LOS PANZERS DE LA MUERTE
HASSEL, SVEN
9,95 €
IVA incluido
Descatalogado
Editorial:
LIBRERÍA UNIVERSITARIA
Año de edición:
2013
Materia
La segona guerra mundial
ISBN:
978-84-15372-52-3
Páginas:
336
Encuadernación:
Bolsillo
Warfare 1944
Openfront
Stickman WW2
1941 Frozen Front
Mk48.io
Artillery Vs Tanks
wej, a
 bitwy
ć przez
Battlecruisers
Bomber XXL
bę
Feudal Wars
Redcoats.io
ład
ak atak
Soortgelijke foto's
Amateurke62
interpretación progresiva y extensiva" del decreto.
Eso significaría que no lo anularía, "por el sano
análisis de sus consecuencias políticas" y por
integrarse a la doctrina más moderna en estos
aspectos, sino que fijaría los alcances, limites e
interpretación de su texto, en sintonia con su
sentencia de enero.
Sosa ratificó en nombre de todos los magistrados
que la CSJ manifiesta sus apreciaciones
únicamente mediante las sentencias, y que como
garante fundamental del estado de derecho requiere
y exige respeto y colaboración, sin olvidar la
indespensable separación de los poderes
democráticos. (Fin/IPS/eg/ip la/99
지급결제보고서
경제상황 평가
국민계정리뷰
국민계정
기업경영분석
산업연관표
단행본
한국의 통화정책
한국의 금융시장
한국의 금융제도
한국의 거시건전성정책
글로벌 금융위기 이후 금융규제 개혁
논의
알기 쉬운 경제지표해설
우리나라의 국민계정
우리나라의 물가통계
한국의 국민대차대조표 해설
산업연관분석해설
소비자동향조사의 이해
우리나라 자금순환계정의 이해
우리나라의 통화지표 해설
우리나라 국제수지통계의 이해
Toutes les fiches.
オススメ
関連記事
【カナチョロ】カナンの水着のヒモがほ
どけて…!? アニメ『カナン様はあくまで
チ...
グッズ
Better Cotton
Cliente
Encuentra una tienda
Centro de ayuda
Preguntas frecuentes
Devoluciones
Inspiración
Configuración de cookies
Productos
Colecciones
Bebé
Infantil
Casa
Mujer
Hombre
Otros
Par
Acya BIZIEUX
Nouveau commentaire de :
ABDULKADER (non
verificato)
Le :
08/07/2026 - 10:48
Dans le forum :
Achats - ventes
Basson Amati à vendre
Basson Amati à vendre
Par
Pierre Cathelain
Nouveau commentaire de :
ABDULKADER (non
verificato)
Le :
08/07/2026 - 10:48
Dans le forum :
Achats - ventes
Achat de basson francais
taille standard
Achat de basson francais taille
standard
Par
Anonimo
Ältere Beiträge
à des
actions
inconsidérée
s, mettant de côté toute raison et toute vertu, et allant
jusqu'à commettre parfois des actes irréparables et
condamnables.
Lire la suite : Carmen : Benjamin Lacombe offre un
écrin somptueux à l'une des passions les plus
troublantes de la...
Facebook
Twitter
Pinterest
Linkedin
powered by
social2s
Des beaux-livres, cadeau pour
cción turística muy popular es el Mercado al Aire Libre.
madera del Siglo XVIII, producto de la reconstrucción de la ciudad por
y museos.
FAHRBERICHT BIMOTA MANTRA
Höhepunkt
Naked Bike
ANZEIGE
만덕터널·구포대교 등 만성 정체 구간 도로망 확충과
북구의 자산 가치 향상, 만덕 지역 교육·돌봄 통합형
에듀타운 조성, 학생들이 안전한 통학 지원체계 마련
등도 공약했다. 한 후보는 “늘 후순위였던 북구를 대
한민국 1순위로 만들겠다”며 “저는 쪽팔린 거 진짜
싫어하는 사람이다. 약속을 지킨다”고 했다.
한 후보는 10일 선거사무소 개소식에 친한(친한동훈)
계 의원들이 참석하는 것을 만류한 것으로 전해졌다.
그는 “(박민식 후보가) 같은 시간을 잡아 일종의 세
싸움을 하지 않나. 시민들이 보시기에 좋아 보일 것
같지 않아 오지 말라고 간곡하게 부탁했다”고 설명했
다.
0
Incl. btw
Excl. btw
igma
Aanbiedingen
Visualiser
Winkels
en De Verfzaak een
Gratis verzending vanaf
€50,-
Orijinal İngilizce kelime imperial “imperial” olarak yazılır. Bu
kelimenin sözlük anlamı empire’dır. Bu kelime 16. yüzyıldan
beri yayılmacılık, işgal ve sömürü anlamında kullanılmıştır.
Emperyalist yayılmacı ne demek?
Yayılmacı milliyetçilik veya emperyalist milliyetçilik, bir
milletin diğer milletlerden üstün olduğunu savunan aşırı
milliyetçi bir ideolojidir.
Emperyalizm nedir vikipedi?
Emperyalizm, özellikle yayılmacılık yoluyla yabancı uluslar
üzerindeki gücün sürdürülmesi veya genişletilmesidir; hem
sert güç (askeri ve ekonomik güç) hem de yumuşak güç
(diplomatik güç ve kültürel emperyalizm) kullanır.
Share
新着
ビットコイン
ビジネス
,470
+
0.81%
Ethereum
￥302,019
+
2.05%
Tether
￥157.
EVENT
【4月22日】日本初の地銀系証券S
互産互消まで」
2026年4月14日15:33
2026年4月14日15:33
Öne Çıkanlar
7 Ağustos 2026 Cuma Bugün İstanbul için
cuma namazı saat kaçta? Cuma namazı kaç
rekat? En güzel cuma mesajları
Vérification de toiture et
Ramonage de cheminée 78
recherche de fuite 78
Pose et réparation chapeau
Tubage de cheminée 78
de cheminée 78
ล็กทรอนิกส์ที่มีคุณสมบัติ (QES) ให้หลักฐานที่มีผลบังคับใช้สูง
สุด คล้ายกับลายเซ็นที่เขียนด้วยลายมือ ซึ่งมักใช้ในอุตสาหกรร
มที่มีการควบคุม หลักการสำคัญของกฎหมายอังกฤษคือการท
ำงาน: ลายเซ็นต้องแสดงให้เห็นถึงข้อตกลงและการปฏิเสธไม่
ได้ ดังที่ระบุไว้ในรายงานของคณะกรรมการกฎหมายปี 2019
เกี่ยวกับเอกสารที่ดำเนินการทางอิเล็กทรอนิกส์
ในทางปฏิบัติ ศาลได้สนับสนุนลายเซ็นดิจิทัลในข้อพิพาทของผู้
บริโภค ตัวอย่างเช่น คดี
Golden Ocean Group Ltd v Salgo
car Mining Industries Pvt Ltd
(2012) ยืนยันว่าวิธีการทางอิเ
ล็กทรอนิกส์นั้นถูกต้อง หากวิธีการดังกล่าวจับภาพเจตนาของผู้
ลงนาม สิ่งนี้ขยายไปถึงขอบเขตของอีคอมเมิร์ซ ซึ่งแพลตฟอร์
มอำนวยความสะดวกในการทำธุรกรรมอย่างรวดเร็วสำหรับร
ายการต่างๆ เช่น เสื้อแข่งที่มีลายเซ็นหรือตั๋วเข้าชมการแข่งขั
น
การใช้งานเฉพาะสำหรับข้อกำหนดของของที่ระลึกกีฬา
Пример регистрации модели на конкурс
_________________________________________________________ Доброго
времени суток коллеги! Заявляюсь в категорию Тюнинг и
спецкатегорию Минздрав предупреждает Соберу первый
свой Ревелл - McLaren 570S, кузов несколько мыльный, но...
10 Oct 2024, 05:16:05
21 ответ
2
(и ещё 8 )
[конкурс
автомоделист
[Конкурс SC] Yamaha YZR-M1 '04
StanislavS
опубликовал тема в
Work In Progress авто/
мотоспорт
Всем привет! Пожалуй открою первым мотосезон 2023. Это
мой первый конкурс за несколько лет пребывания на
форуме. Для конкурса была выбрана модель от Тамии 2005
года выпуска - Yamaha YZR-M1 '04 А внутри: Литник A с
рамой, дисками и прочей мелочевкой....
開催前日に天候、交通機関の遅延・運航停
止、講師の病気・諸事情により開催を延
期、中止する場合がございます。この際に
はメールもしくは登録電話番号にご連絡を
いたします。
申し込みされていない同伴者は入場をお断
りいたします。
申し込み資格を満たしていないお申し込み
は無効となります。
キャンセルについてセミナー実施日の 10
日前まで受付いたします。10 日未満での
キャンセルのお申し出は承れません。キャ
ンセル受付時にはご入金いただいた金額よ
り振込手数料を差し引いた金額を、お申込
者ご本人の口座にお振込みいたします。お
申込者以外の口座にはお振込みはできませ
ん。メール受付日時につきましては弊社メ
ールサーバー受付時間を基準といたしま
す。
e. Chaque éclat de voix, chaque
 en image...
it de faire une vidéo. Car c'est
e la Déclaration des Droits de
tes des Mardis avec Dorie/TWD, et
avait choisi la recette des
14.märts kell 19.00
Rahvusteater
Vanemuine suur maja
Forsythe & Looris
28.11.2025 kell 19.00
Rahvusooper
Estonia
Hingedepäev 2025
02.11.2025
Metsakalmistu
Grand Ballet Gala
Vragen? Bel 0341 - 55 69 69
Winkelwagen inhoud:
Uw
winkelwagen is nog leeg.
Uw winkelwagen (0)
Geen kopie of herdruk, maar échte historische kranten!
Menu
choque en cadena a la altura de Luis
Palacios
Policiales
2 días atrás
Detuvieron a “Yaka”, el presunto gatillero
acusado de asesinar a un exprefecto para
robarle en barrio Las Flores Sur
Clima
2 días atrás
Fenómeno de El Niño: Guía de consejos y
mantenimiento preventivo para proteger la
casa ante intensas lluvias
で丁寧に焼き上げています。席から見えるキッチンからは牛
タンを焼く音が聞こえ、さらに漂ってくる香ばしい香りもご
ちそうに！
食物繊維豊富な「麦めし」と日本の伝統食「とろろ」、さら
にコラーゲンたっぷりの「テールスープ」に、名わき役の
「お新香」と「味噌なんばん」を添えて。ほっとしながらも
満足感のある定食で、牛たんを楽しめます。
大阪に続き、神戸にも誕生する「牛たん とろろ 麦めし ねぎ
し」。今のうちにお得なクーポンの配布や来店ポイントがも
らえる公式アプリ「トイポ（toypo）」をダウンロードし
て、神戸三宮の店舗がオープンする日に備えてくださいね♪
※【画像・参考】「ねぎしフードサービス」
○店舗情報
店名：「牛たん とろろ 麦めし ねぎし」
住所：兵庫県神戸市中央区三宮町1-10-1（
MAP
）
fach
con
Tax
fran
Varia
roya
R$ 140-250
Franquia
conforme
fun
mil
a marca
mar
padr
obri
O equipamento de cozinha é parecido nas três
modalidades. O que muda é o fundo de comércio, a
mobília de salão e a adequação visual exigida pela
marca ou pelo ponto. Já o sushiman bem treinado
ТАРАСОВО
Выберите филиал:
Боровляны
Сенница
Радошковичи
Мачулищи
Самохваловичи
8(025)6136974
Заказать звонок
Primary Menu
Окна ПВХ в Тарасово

Task objective: Copy the lines verbatim, starting with the first line of the records and ending after the line that contains "Eso significaría que".

Solution to this exercise:
LOS PANZERS DE LA MUERTE
HASSEL, SVEN
9,95 €
IVA incluido
Descatalogado
Editorial:
LIBRERÍA UNIVERSITARIA
Año de edición:
2013
Materia
La segona guerra mundial
ISBN:
978-84-15372-52-3
Páginas:
336
Encuadernación:
Bolsillo
Warfare 1944
Openfront
Stickman WW2
1941 Frozen Front
Mk48.io
Artillery Vs Tanks
wej, a
 bitwy
ć przez
Battlecruisers
Bomber XXL
bę
Feudal Wars
Redcoats.io
ład
ak atak
Soortgelijke foto's
Amateurke62
interpretación progresiva y extensiva" del decreto.
Eso significaría que no lo anularía, "por el sano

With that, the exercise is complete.